The TK properties of tert-butylbenzene were predicted using DS/ADMET:


BBB Level: DS/ADMET predicted the LogBB of 0.703 and Level of 0. Level 0 indicated the predicted compound could pass the BBB, and the results is accordant with above ACD/ADME-BBB predictions.


ADMET_Absoption_Level: DS/ADMET predicted the ADMET_AlogP98 of 2.77 and level of 0. Level 0 represented the predicted compound could be absorbed in jejunum, which is accordant with above ACD/ADME-Absorption predictions.


ADMET_CYP2D6: The calculated ADMET_CYP2D6_Probability: 0.001, Level:0. It meant the predicted compound would not be an inhibitor of CYP2D6, which was congruent with ACD/ADME-P450 predictions.


ADMET_PPB_Level: DS/ADMET predicted ADMET_AlogP98 of 2.77 and level of 2. It suggested that the binding ratio on plasma proteins is less than 90%. As like ACD/ADME- Distribution predictions (81%), DS/ADMET also suggested that predicted compound could bind with plasma protein in a relatively low level.


 

Applicant's summary and conclusion

Conclusions:
In summary, two ADME prediction softwares, ACD/ADME and DS/ADMET, respectively, were applied to predict TK properties of tert-butylbenzene. According to the calculated data from two different software packages in combination with reported experimental data of the similar compound Styrene, it was predicted that tert-butylbenzene could be absorbed in GI, and it could pass the BBB easily to have a distribution in CNS. The compound would have a moderate level of oral bioavailability between 30% and 70%. Furthermore, it would bind with blood plasma protein with a low binding ratio less than 90%. As reported, the compound dosed by oral-gavage to rats may have distribution in respiratory system, mouth, eye, nose, abdomen, perineal area, and brain. According to literature, the acute inhalation toxicity LC50 of tert-butylbenzene is about 4.6mg/L of air and clinical observations included salivation, lachrymation, a high stepping gait, dyspnoea, fasiculations, tremors, endophthalamus, and convulsions. In addition, the compound would not be an inhibitor or substrate of P-gp.
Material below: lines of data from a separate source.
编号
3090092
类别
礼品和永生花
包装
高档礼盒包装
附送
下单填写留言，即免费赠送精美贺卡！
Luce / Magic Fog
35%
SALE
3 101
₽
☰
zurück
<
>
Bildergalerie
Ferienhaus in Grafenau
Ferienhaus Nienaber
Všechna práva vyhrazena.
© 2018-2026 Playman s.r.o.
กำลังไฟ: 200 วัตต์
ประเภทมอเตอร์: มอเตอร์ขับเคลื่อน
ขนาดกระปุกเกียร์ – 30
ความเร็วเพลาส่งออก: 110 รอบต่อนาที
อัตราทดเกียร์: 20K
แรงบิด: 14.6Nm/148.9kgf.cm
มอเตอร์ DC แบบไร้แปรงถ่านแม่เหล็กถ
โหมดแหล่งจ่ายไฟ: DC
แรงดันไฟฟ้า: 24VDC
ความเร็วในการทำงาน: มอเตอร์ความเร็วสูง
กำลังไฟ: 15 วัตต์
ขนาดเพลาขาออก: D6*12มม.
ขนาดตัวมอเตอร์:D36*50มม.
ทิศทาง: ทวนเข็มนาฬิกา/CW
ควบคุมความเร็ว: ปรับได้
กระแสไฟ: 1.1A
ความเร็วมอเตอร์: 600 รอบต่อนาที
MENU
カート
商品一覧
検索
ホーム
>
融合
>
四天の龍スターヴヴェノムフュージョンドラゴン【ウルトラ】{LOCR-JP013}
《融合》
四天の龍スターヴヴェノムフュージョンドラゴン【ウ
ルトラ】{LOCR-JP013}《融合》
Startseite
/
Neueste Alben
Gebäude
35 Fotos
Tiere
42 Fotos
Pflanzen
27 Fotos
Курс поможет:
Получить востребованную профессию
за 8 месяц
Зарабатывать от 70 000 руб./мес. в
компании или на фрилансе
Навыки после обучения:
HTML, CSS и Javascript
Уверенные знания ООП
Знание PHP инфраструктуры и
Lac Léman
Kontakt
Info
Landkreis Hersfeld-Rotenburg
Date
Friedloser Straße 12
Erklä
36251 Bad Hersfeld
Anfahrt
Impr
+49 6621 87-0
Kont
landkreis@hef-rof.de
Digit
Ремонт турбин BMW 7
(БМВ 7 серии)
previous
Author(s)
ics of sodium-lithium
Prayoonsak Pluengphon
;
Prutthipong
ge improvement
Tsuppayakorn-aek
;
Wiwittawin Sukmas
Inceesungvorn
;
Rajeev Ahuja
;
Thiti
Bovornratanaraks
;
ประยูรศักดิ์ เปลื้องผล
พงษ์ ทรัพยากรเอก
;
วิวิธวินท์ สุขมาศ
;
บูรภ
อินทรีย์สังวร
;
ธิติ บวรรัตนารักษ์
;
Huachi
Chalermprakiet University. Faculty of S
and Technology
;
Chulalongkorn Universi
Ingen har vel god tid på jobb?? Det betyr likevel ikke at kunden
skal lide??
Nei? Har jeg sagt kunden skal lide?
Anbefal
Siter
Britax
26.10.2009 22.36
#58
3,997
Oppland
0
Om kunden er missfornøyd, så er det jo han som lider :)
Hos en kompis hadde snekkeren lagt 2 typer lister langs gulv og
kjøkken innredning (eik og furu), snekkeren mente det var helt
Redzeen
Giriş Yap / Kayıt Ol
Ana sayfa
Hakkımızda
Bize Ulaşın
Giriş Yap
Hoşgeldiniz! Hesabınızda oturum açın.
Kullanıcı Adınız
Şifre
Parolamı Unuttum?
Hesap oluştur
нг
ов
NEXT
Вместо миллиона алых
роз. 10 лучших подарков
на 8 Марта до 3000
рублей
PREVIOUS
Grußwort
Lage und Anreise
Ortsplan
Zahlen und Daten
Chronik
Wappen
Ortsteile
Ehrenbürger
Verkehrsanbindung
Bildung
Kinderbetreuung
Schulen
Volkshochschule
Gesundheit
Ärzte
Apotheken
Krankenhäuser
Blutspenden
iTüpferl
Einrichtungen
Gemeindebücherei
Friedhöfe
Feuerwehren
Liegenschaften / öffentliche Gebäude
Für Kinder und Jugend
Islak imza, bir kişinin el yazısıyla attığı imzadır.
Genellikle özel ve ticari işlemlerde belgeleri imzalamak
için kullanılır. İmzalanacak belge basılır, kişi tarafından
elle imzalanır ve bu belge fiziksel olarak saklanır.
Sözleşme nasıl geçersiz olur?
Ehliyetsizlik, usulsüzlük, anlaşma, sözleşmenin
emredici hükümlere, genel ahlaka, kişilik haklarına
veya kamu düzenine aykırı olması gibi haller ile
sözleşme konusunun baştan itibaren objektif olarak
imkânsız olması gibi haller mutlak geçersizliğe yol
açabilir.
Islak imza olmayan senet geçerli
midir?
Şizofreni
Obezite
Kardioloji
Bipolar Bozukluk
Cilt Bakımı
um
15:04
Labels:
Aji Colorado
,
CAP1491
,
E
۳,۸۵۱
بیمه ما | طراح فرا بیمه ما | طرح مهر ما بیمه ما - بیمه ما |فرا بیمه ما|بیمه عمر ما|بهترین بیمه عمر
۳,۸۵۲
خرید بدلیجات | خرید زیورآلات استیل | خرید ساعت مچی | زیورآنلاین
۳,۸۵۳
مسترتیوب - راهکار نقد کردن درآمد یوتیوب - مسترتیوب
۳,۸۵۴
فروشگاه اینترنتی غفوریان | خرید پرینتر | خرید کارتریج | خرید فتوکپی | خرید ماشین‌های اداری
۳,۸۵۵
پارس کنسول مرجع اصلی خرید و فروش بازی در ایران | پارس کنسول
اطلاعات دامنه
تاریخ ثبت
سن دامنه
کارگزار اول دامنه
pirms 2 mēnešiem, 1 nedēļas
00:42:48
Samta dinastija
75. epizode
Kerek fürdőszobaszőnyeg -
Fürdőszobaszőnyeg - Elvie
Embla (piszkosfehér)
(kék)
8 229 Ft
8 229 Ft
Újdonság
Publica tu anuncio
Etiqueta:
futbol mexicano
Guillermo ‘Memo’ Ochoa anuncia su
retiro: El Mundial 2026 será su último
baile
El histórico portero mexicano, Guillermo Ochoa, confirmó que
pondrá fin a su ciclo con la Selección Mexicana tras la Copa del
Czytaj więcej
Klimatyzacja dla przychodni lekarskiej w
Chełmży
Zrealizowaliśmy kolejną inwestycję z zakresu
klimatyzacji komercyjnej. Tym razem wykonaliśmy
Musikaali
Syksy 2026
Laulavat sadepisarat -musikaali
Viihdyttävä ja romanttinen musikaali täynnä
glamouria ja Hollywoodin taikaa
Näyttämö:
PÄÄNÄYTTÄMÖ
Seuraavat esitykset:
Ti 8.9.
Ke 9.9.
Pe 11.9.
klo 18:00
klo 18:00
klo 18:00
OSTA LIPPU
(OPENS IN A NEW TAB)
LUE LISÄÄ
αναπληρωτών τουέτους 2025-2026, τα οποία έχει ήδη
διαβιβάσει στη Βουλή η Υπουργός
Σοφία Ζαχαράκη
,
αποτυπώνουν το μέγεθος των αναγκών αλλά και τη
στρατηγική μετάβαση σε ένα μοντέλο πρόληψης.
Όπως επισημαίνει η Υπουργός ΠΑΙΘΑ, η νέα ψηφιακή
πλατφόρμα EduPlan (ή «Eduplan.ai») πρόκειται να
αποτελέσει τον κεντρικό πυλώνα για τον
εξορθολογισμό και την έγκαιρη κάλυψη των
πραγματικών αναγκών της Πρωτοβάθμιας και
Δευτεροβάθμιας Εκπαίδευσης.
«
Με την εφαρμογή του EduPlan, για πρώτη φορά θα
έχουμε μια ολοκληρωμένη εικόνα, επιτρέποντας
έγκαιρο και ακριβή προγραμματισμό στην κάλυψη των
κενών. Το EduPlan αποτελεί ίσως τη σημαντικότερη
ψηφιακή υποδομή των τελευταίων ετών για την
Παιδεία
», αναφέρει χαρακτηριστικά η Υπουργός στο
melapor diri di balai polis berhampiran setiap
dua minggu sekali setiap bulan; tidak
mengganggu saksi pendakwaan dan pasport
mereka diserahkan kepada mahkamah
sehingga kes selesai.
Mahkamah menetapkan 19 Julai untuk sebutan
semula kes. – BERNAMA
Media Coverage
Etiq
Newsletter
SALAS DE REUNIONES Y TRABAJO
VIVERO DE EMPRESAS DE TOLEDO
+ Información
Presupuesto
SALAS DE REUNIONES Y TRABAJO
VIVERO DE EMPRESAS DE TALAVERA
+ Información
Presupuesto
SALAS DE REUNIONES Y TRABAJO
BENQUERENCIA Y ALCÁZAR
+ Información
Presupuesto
Moreover, tert-butylbenzene would not be an inhibitor of CYP450 and it might be hydroxylated into the metabolites 2-methyl-2-phenylpropan-1-ol, 2,3-dihydroxyl-t-butylbenzene, or Pivalic acid, then excreted via the urine.
Executive summary:

In this endpoint, it was performed to predict TK properties of tert-butylbenzene applying both ACD/ADME (v 5.0) and DS/ADMET (v 2.5.5) software packages, respectively.


ACD/ADME predicted data indicated that: (1) this compound could be absorbed in small intestine; (2) it may pass the BBB easily; (3) its oral bioavailability may be at a middle level of between 30% and 70%; (4) it could bind with plasma proteins with a relatively low binding ratio of 81%; (5) it would be neither an inhibitor nor a substrate of P-gp; and (6) it would not be an inhibitor of CYP450 neither, and it could be metabolized into corresponding metabolites. The DS/ADMET-estimated data suggested: (1) the compound could pass the BBB; (2) it could be absorbed in small intestine; (3) it would not be an inhibitor of CYP450 2D6; (4) its binding ratio on plasma protein would be less than 90%.


By combining the estimated data from both softwares and corresponding literature reported pharmacokinetics of the similar compound Styrene, it was predicted that tert-Butylbenzene could be absorbed in small intestine and its oral bioavailability would be at a middle level with a F% between 30% and 70%. It may pass the BBB easily to have a distribution in brain. Its binding ratio on plasma proteins would be at a relatively low level less than 90%. As literature reported, the compound could have distributions in respiratory system, eye, nose, mouth, perineal area, and abdomen after oral gavage. It would be a non-inhibitor or non-substrate of P-gp. The compound would not be an inhibitor of CYP450 neither. According to ACD/ADME metabolism model prediction and literature reports of metabolisms of this compound, it was suggested that tert-Butylbenzene may be hydroxylated into metabolites 2-methyl-2-phenylpropan-1-ol, 2,3-dihydroxyl-t-butylbenzene, or pivalic acid, excreted via the urine.